▸ **Exercise brief**: Restate the listing below word for word, omitting any images.

▸ **Exercise material**:
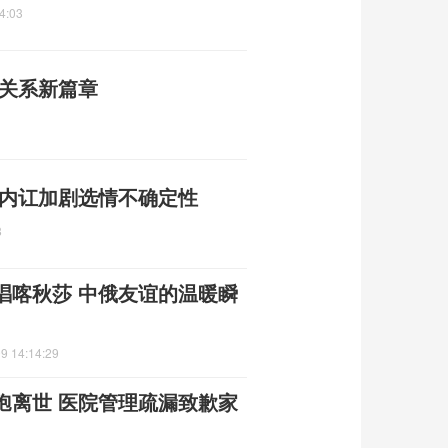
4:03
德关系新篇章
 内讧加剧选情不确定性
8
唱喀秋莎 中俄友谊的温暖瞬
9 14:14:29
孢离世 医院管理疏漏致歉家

▸ **Exercise solution**:
4:03
德关系新篇章
 内讧加剧选情不确定性
8
唱喀秋莎 中俄友谊的温暖瞬
9 14:14:29
孢离世 医院管理疏漏致歉家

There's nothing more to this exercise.